**Task statement:** Going through the data below, copy out each line where the word "BLOCK" shows up.
BEGIN Dataset records
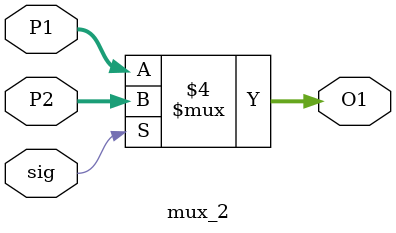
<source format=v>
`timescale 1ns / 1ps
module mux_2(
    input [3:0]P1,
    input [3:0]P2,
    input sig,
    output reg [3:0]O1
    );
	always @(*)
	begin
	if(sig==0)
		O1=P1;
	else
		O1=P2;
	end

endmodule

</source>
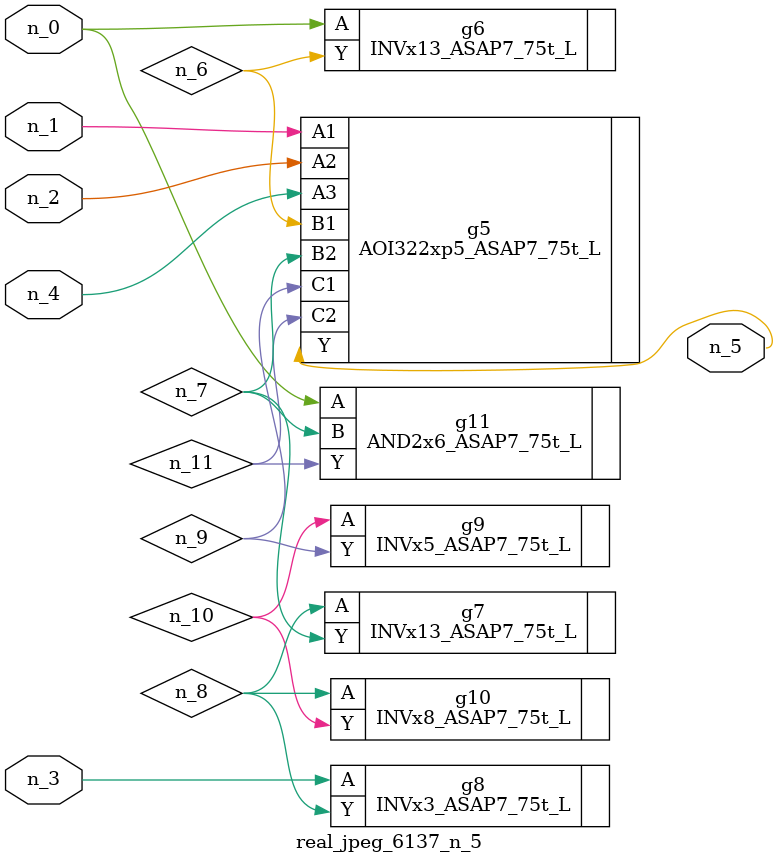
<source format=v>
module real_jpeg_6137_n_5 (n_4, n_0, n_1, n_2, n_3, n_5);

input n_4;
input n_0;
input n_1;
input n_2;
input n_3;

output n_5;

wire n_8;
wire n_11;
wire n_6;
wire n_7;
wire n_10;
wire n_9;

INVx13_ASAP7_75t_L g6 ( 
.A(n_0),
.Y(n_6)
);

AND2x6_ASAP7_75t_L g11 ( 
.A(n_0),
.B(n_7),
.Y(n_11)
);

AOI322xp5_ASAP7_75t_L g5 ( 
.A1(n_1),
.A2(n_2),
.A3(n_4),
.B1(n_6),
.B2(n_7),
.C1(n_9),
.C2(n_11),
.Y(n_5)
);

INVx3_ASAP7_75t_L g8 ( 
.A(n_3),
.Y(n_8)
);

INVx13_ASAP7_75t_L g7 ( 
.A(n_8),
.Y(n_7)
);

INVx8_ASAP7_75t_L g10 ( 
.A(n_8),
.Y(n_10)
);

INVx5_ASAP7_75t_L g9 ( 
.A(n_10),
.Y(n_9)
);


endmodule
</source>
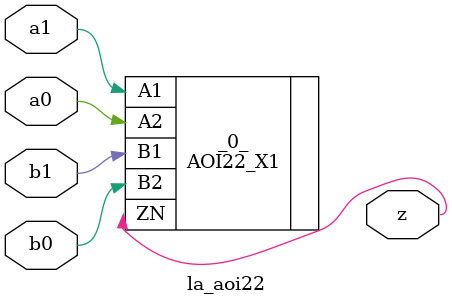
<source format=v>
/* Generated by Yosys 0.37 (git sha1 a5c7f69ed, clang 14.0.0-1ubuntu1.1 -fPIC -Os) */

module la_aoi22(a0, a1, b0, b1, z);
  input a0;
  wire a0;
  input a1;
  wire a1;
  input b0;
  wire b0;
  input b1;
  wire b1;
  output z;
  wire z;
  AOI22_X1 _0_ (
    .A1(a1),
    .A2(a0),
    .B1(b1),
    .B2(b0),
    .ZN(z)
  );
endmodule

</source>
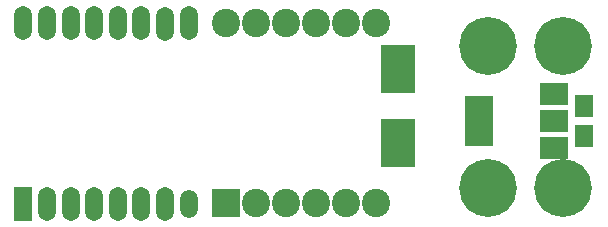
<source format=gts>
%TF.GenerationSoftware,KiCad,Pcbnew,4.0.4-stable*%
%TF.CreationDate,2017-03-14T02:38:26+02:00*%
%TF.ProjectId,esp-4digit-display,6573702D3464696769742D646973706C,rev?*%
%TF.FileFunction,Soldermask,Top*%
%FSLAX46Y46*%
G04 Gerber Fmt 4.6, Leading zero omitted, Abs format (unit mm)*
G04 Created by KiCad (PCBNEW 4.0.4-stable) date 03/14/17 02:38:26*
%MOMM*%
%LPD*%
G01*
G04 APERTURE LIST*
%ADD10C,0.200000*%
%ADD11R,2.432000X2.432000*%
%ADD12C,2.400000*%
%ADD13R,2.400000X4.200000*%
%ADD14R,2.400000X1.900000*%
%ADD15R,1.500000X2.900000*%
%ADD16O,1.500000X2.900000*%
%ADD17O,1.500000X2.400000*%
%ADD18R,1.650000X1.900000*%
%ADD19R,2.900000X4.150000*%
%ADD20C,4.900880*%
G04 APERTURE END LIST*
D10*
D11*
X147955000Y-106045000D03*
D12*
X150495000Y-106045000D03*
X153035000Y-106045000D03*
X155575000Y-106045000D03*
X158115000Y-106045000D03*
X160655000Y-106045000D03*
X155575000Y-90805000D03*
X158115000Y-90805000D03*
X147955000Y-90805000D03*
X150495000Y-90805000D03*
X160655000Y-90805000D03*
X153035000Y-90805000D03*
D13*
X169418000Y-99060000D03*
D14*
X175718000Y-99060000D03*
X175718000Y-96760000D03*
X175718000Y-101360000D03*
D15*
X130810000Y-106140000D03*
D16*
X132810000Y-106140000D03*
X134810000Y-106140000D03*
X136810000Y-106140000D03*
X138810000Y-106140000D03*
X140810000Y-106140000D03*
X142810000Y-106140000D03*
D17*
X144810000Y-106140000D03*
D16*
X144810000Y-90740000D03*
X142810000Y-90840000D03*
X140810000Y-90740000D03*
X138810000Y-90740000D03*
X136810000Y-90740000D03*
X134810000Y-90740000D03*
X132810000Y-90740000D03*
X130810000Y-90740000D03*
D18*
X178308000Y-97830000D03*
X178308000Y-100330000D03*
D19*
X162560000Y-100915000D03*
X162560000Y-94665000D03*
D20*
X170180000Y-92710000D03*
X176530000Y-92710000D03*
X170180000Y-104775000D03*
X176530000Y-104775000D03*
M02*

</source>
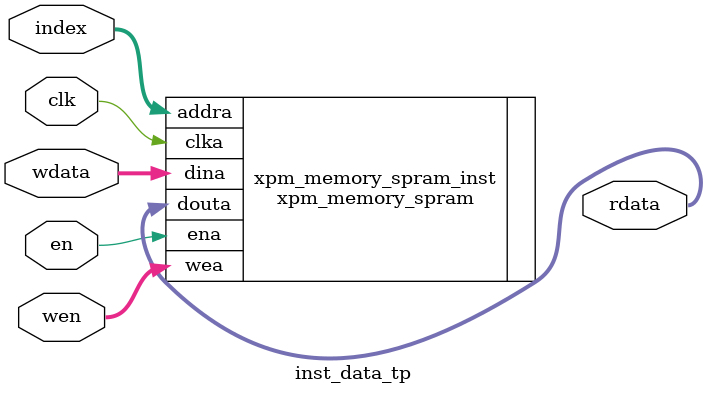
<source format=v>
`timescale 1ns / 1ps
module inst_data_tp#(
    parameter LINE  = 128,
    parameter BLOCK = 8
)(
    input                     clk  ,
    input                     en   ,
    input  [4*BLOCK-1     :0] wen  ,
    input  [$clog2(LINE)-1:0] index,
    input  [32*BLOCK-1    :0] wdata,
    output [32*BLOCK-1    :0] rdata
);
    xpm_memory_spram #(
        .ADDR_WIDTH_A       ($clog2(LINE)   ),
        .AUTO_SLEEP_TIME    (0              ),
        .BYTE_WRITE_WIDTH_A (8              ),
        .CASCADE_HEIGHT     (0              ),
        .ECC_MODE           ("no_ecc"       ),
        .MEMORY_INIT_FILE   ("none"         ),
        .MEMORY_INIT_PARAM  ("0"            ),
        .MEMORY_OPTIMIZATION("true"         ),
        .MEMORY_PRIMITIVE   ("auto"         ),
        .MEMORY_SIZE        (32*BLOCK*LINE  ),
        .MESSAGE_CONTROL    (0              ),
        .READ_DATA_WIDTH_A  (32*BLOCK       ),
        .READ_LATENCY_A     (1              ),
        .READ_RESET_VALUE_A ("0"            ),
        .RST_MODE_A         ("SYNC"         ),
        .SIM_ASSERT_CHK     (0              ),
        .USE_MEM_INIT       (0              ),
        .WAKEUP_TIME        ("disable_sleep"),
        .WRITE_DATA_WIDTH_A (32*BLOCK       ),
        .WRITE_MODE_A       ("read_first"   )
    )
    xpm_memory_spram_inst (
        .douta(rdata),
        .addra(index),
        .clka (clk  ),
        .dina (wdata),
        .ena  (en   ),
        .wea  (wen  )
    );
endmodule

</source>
END Dataset records
**Your solution:**
    parameter BLOCK = 8
    input  [4*BLOCK-1     :0] wen  ,
    input  [32*BLOCK-1    :0] wdata,
    output [32*BLOCK-1    :0] rdata
        .MEMORY_SIZE        (32*BLOCK*LINE  ),
        .READ_DATA_WIDTH_A  (32*BLOCK       ),
        .WRITE_DATA_WIDTH_A (32*BLOCK       ),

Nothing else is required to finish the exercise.